Excerpt to read >>
_ _ _ _ _ _ _

"Allez-Vous-En" is a popular song. It was written by Cole Porter and was published in 1953.

The song was featured in the musical Can-Can when it was introduced by the French actress Lilo.

A recording by Kay Starr was the biggest hit. This recording was released by Capitol Records as catalog number 2464. It first reached the Billboard Best Seller chart on June 27, 1953, and lasted nine weeks on the chart, peaking at number 13. This was one side of a two-sided hit; the flip side was "Half a Photograph," an even bigger hit.

Other versions
Gordon Jenkins and his Orchestra recorded an orchestral version in 1953.
Teddy Johnson recorded the song for Columbia Records in 1954.
Irene Hilda included the song on the EP Gems from Can-Can (1957).

_ _ _ _ _ _ _

Given entries >>
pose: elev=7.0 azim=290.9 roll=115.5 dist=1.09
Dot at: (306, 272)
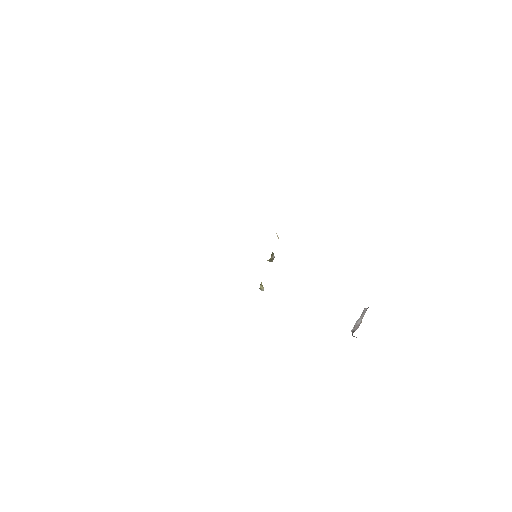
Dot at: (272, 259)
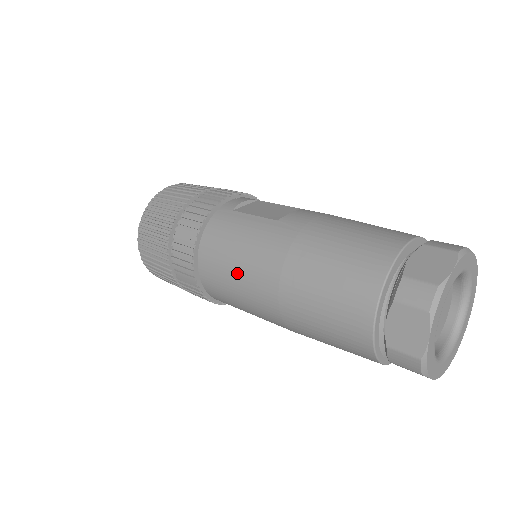
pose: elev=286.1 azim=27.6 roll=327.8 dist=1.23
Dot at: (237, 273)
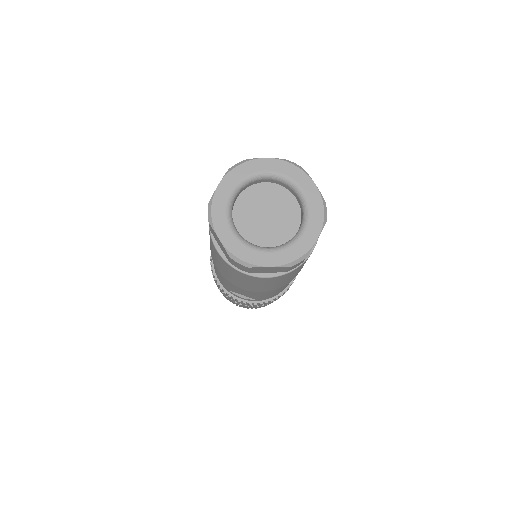
Dot at: occluded
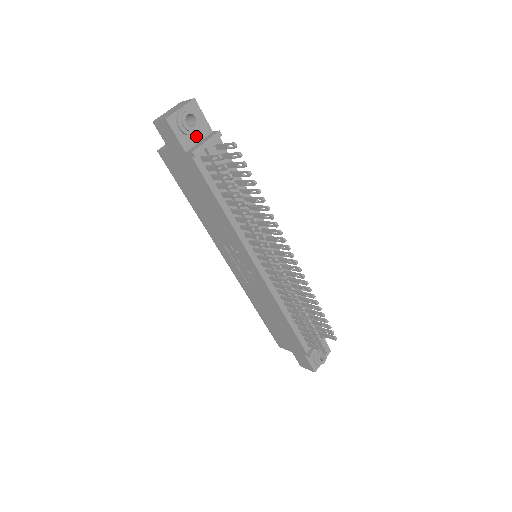
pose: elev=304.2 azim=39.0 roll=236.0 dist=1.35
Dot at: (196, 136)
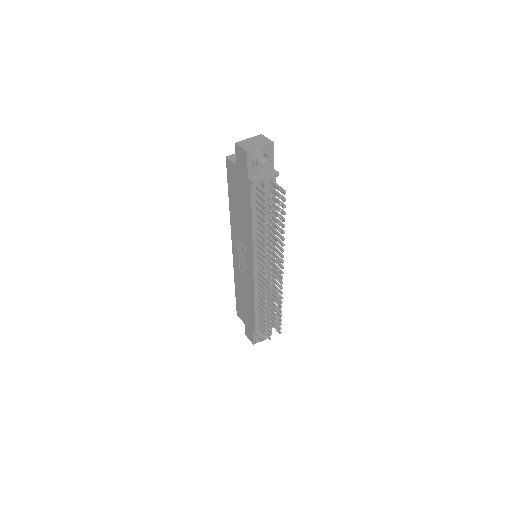
Dot at: (261, 169)
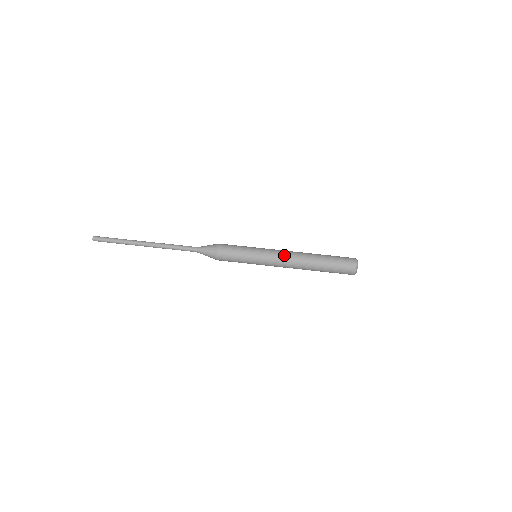
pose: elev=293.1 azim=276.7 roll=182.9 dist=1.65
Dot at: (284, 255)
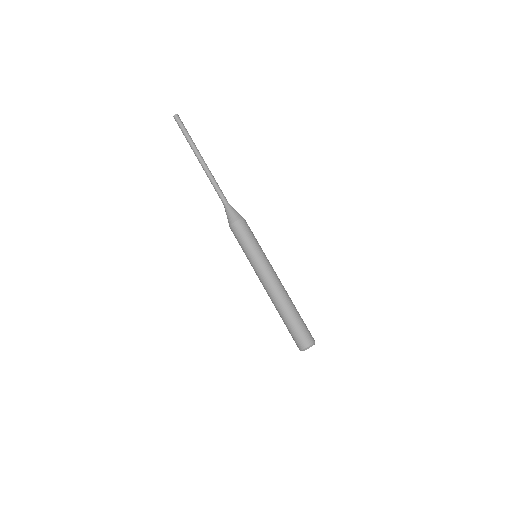
Dot at: (277, 276)
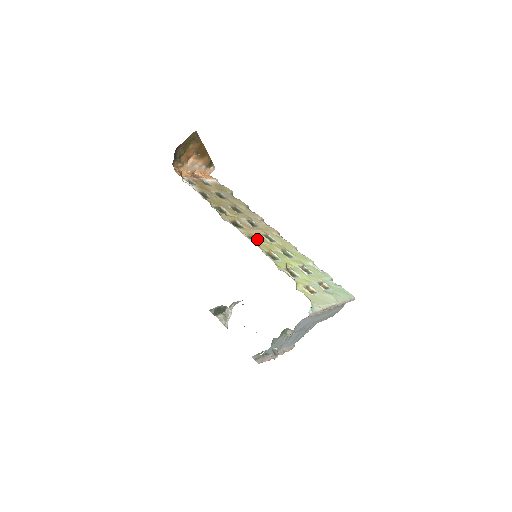
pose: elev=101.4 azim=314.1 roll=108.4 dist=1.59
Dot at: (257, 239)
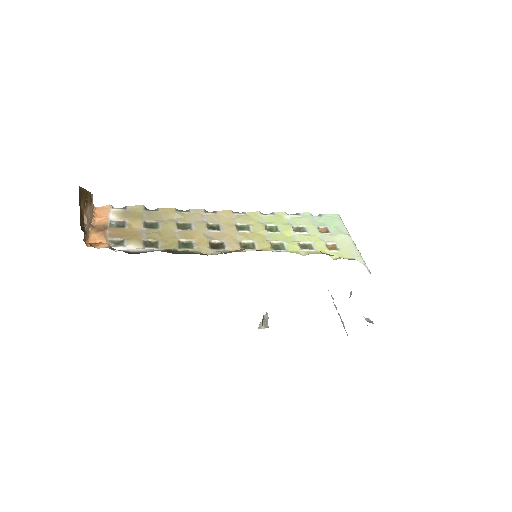
Dot at: (247, 242)
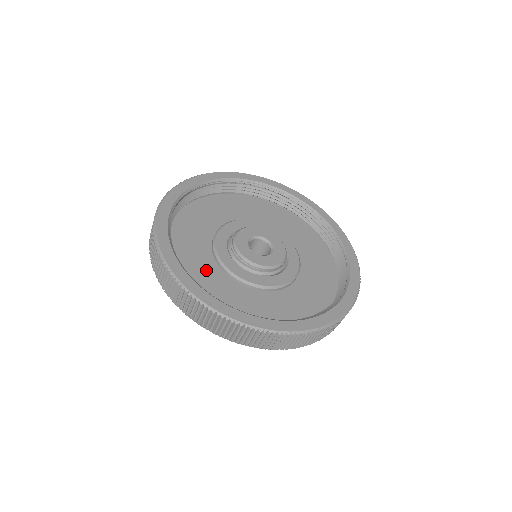
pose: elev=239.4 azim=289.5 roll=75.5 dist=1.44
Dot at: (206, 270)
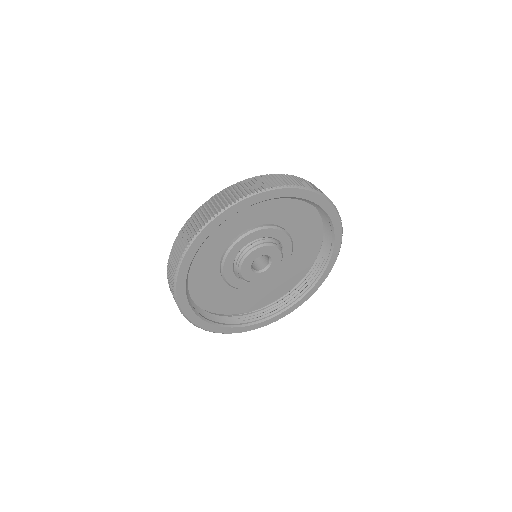
Dot at: (211, 284)
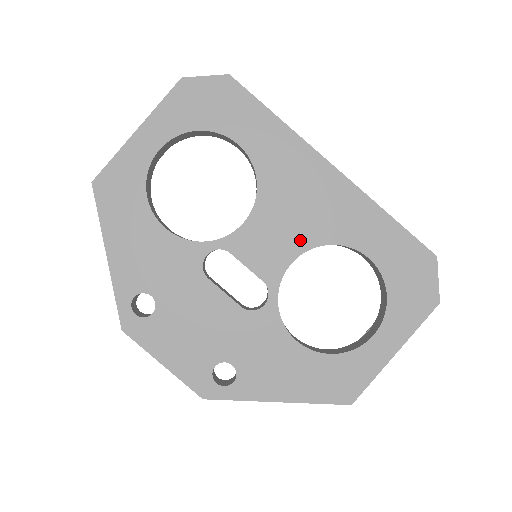
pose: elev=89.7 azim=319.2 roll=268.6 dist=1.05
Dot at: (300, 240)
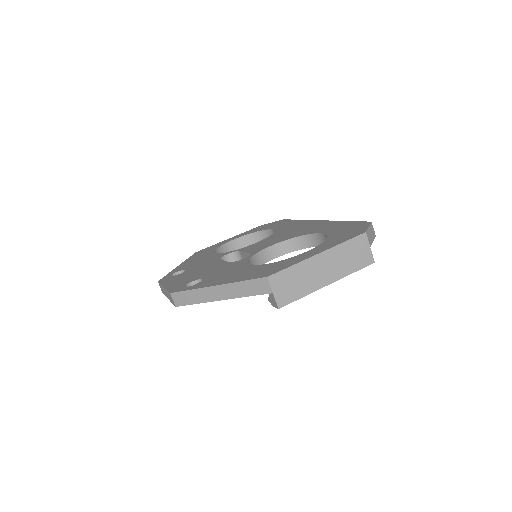
Dot at: (283, 239)
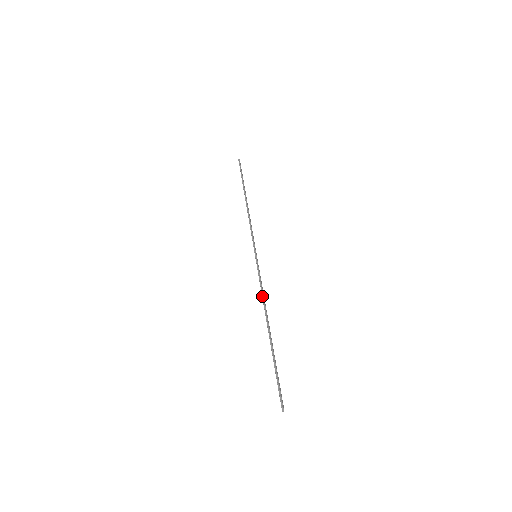
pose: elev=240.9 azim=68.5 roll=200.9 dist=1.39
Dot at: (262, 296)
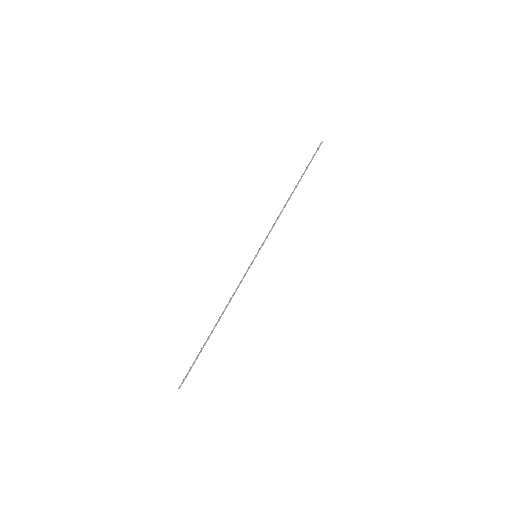
Dot at: (233, 295)
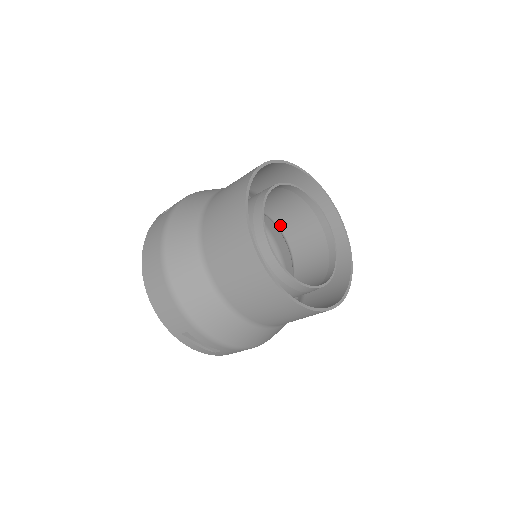
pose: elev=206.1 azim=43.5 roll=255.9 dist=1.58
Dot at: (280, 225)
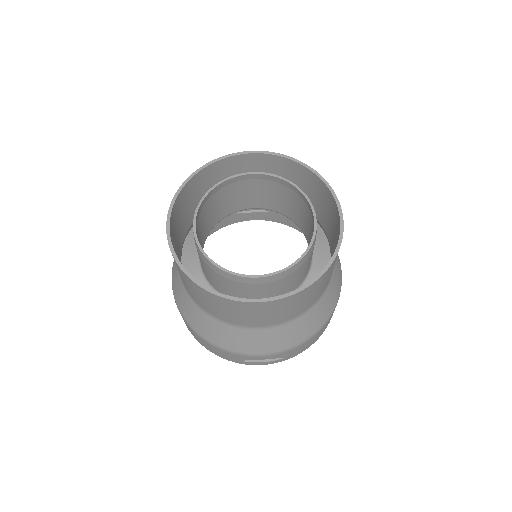
Dot at: (269, 208)
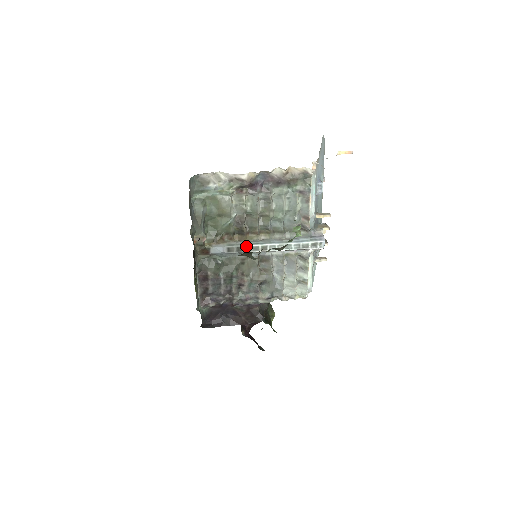
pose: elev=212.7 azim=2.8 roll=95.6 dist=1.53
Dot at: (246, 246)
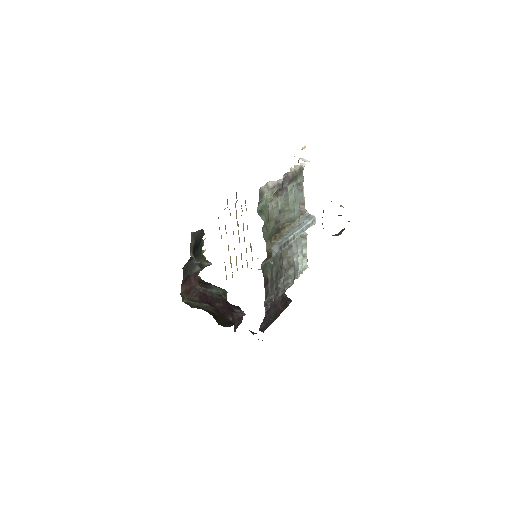
Dot at: (287, 240)
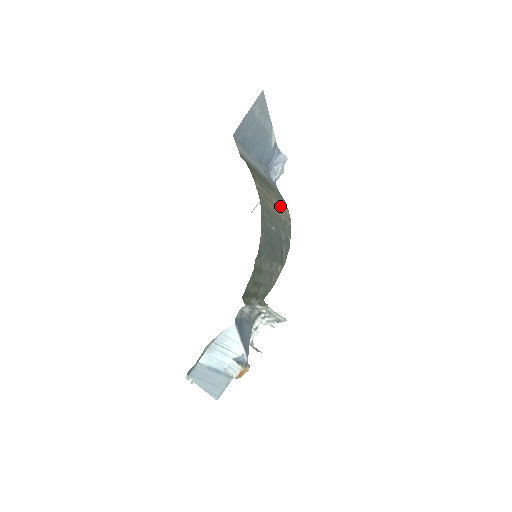
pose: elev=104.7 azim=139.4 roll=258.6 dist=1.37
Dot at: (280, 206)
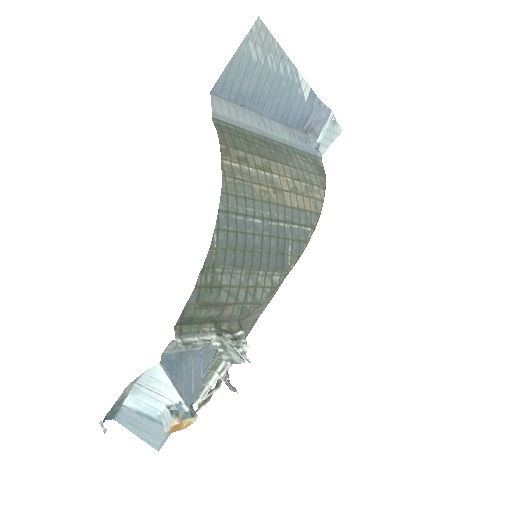
Dot at: (296, 185)
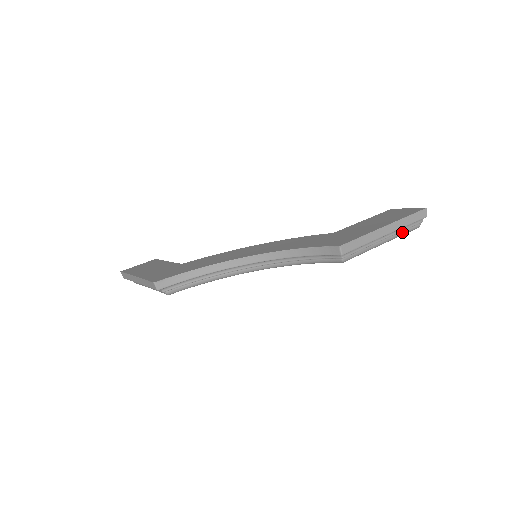
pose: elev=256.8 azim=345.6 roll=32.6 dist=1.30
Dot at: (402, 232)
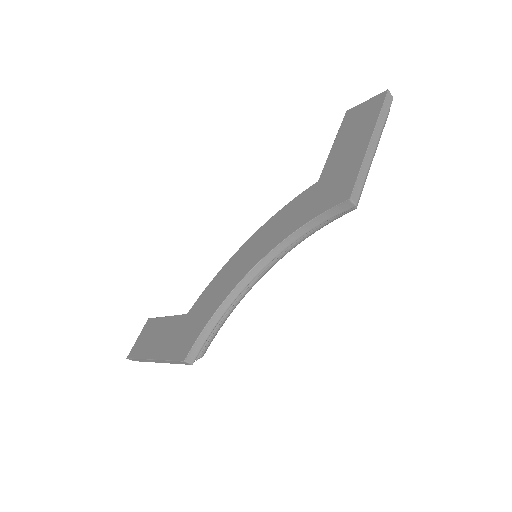
Dot at: occluded
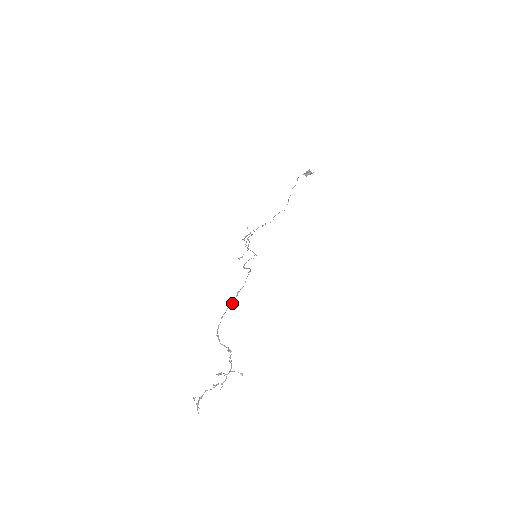
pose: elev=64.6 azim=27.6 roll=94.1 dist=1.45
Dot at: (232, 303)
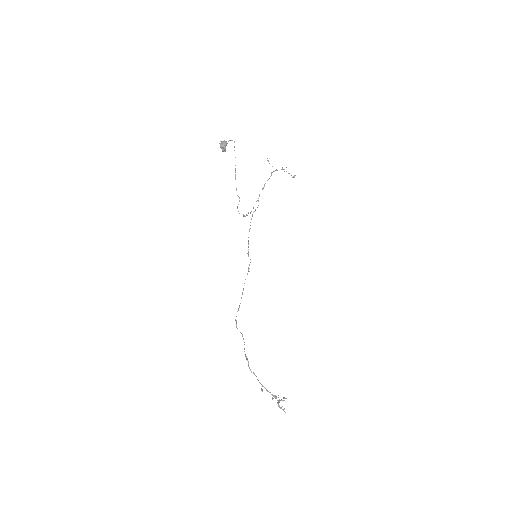
Dot at: occluded
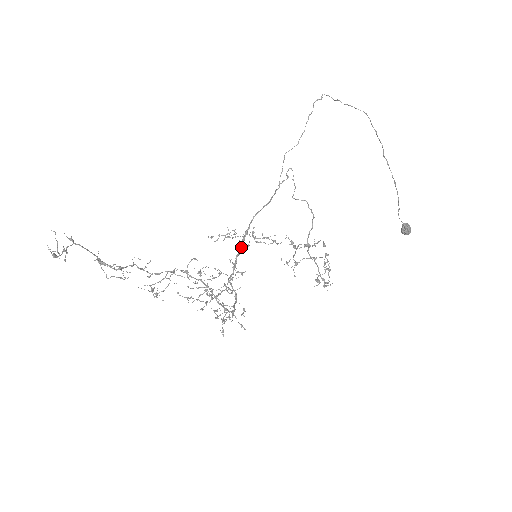
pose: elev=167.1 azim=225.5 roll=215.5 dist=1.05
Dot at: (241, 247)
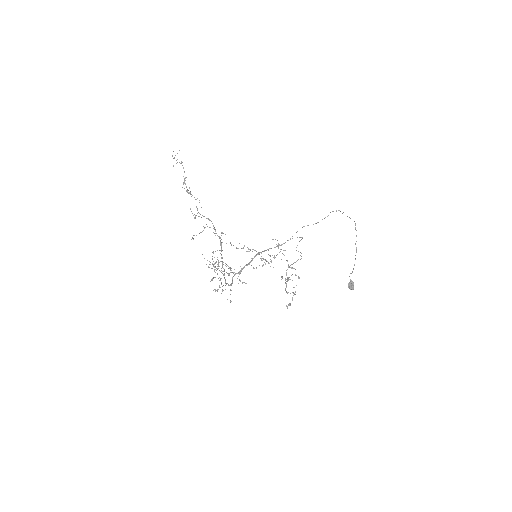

_ _ _ _ _ _ _

Exercise set >>
**1)** Update the article on "Allez-Vous-En" by reproducing the stretch between "A recording by" and "from Can-Can (1957).", inclusive, with "Columbia Records" changed to "Decca Records".
**2)** In the article on "Allez-Vous-En", how many weeks did the Kay Starr recording stay on the Billboard Best Seller chart?
**3)** Carry the article on "Allez-Vous-En" forward from its final line.

Results >>
**1)**
A recording by Kay Starr was the biggest hit. This recording was released by Capitol Records as catalog number 2464. It first reached the Billboard Best Seller chart on June 27, 1953, and lasted nine weeks on the chart, peaking at number 13. This was one side of a two-sided hit; the flip side was "Half a Photograph," an even bigger hit.

Other versions
Gordon Jenkins and his Orchestra recorded an orchestral version in 1953.
Teddy Johnson recorded the song for Decca Records in 1954.
Irene Hilda included the song on the EP Gems from Can-Can (1957).

**2)** Nine weeks.

**3)**
Nelson Riddle and his orchestra included an orchestral version in the album Can Can (1960).
Bing Crosby also recorded the song in 1960 for his album El Señor Bing.

Phrase meaning
The phrase Allez-vous-en is a French phrase meaning Go away directed to one or more persons with whom one is not familiar. Its more familiar translation is va t´en. The phrases are formed using the reflexive conjugated form of the verb aller which means to go, and the object pronoun en.

References

Songs written by Cole Porter
Songs from Can-Can (musical)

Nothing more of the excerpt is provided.